CITY OF SAN FERNANDO—Family, friends and colleagues of environmental activist and radio host Joey Estriber gathered in Baler, Aurora, on Sunday to condemn the seventh year of his disappearance.
The investigation, they said, has shown “zero result.”
Some 400 people attended a 10 a.m. Mass to seek justice for Estriber and two victims of what they consider to be extrajudicial killings—Dutch activist Wilhelmus Geertman and election officer Waldo Palispis.
Later, they marched about a kilometer to reach the site of Estriber’s abduction, lighting candles there, said Josefina Marino, Estriber’s colleague at the Bataris Formation Center.
Lourdes, Estriber’s wife, appealed to President Aquino to act and help them find Estriber alive or find his grave.
Estriber, then 27, was picked up by a group of men and pushed into a waiting van just as he stepped out of an Internet café at 6 p.m. on March 3, 2006, a report by the Multi-Sectoral Action Group of Aurora (MSAG), citing accounts of witnesses.
Appeal to Aquino
“Now, seven years later after this terrible incident, Joey is still missing. When [President Aquino] was elected President, there was a sprinkle of hope. Maybe he and his administration could solve Joey’s abduction and bring the perpetrators to court,” Alfonso van Zijl, MSAG secretary, said in a statement.
“There’s zero result in the investigation,” he told the Inquirer by telephone on Sunday.

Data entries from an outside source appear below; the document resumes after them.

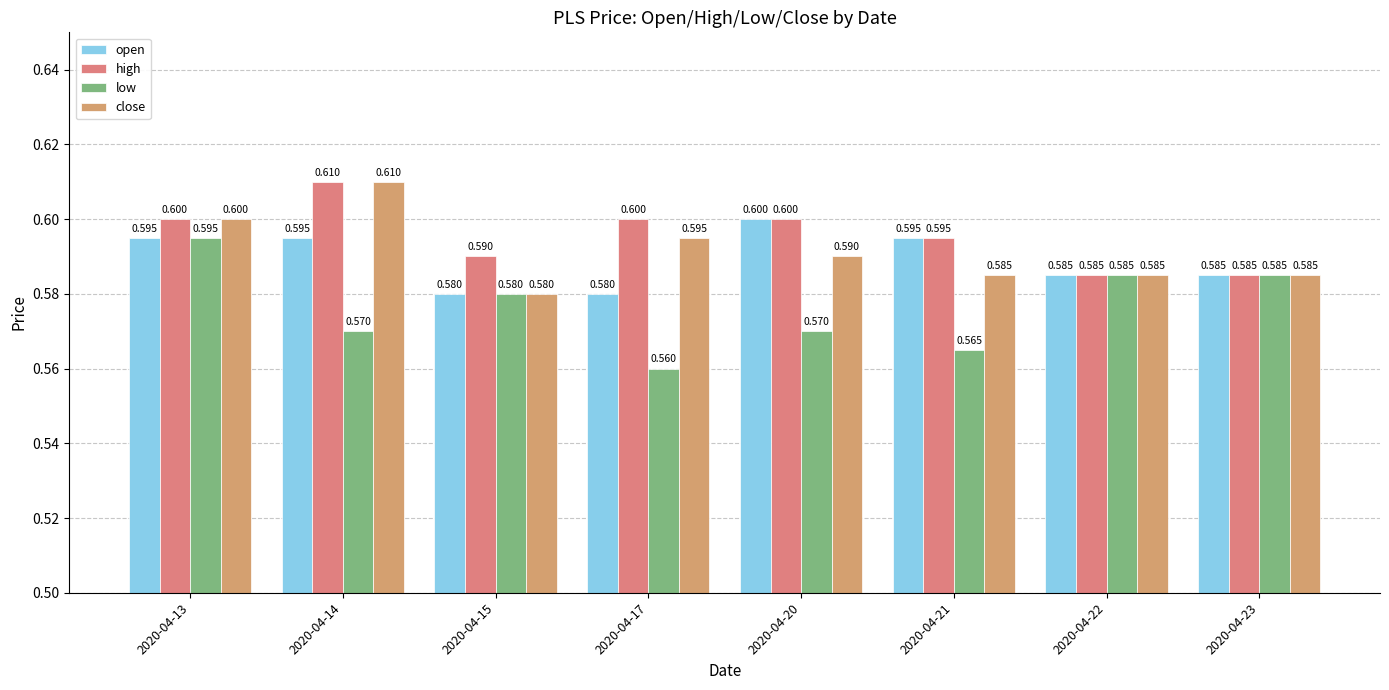

What is the value of the low bar at the 6th from the left?

0.6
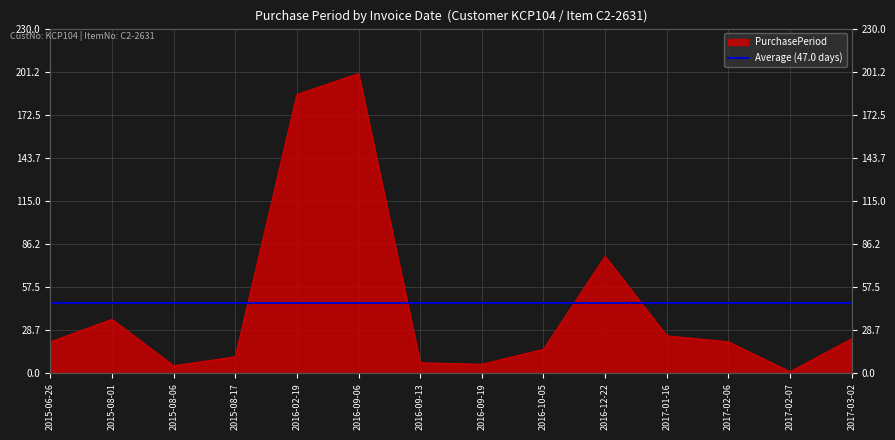

What is the greatest value displayed?

200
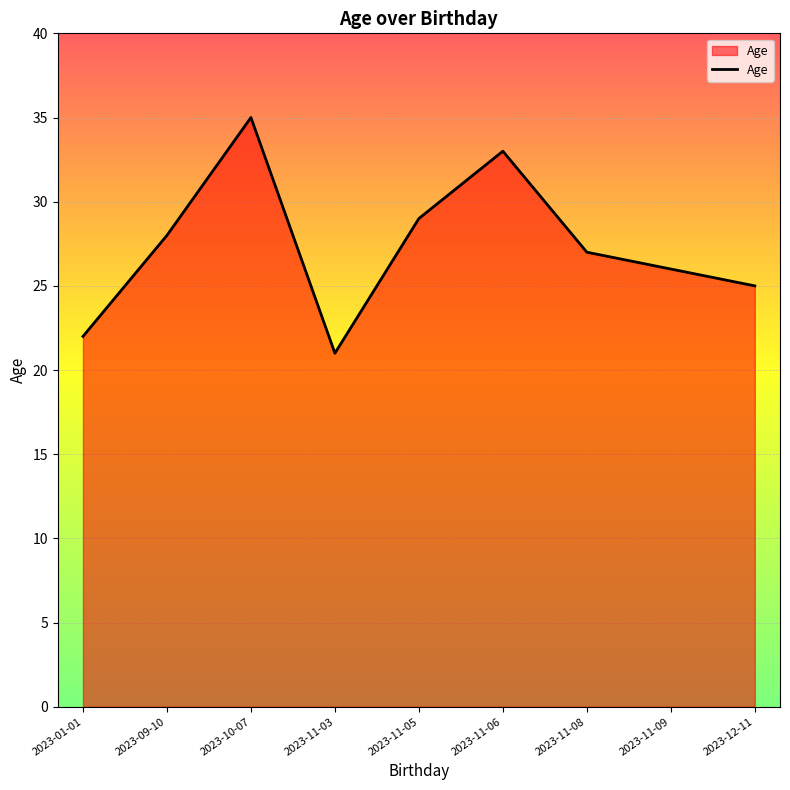

The value at 2023-11-08 is 43. True or false?

False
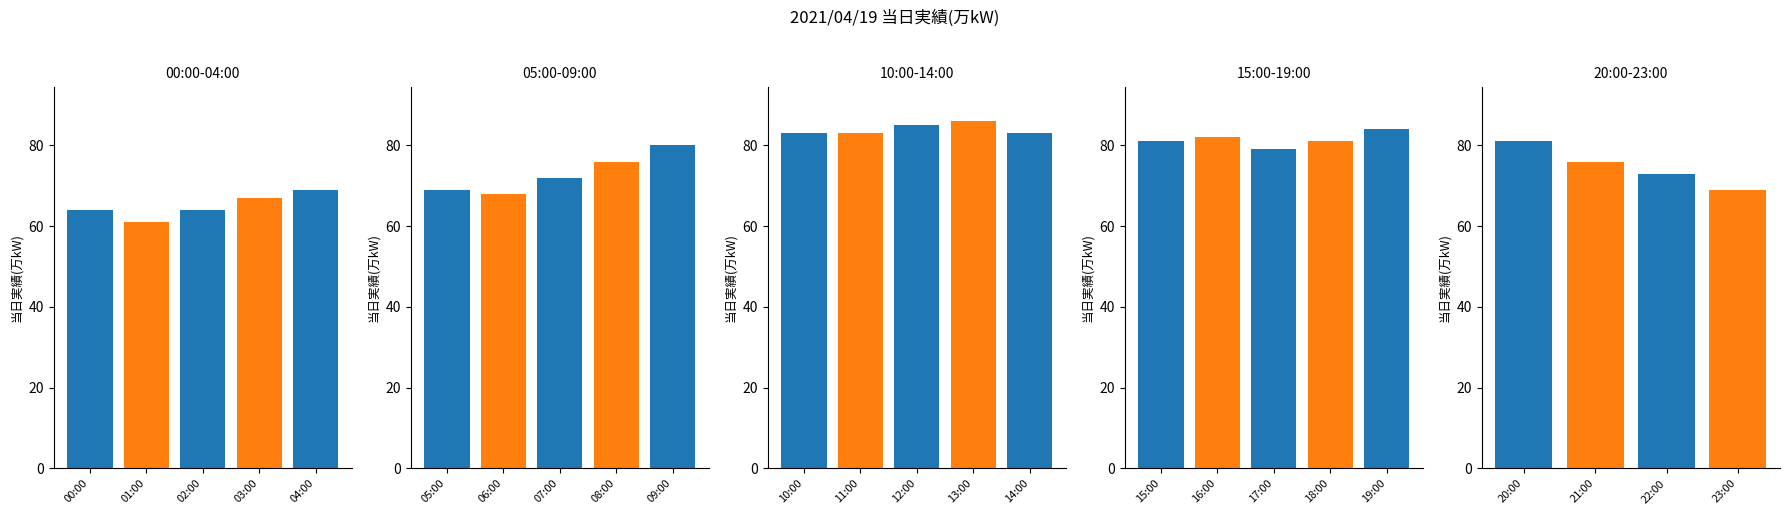

List the labels in order of value, smallest first.

01:00, 00:00, 02:00, 03:00, 06:00, 04:00, 05:00, 23:00, 07:00, 22:00, 08:00, 21:00, 17:00, 09:00, 15:00, 18:00, 20:00, 16:00, 10:00, 11:00, 14:00, 19:00, 12:00, 13:00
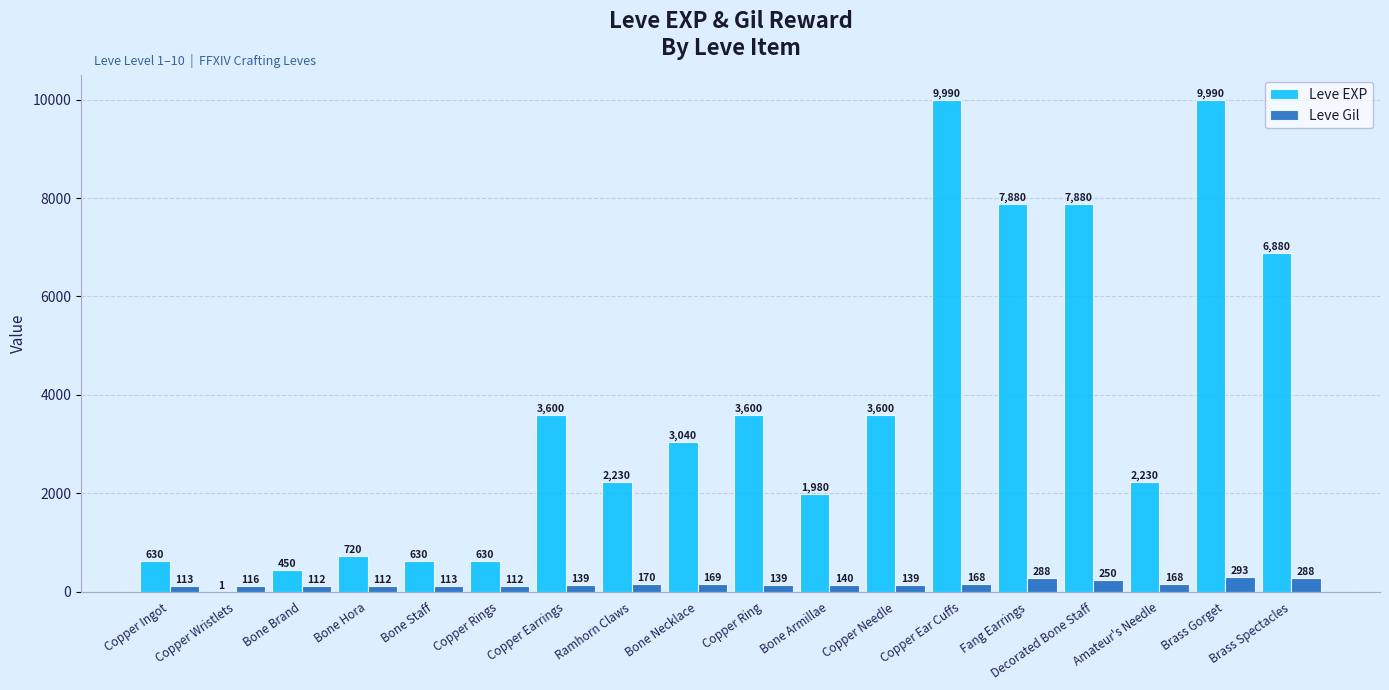

Where is Leve Gil nearest to the value 202?

Ramhorn Claws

This, he said, happened despite the aid of the Commission of Human Rights.
He rued that the government has not arrested retired Maj. Gen. Jovito Palparan Jr., under whose stint the abduction happened.
The government has offered a P2-million bounty for any information that would lead to the arrest of Palparan, the former commander of the Army’s 7th Infantry Division in Central Luzon and parts of Pangasinan, who is facing charges for the abduction of University of the Philippines students Karen Empeño and Sherlyn Cadapan.
Records of the human rights group, Karapatan, showed that 136 incidents of human rights violations happened during Palparan’s tour of duty in Central Luzon, including 71 summary executions and 46 enforced disappearances, which included Estriber’s case.
Radio show
As staff member of Bataris, Estriber cohosted the radio show, “Pag-usapan Natin,” on dzJO-FM, focusing on logging and mining by corporations and military harassment in communities where farmers, Dumagat, Agta and Cordillerans defend their lands and fishing grounds.
Van Zijl said that before Estriber was abducted, the military put up streamers calling Bataris and people’s organizations as fronts of the New People’s Army.
In December 2005, suspected soldiers or their men burned the sleeping quarters of Bataris.
“And some days before Joey was abducted, four soldiers disturbed the seminar given by Joey on Charter change, held in the premises of the Mount Carmel College in Baler,” Van Zijl said.
The commander of the Army’s 48th Infantry Battalion then, Col. Joselito Kakilala, denied that his men were involved in the abduction.
“We call on the government to do serious efforts to resolve the case of Joey and all other victims of human rights violations so the present state and climate of impunity will be broken and justice will be done,” Van Zijl said.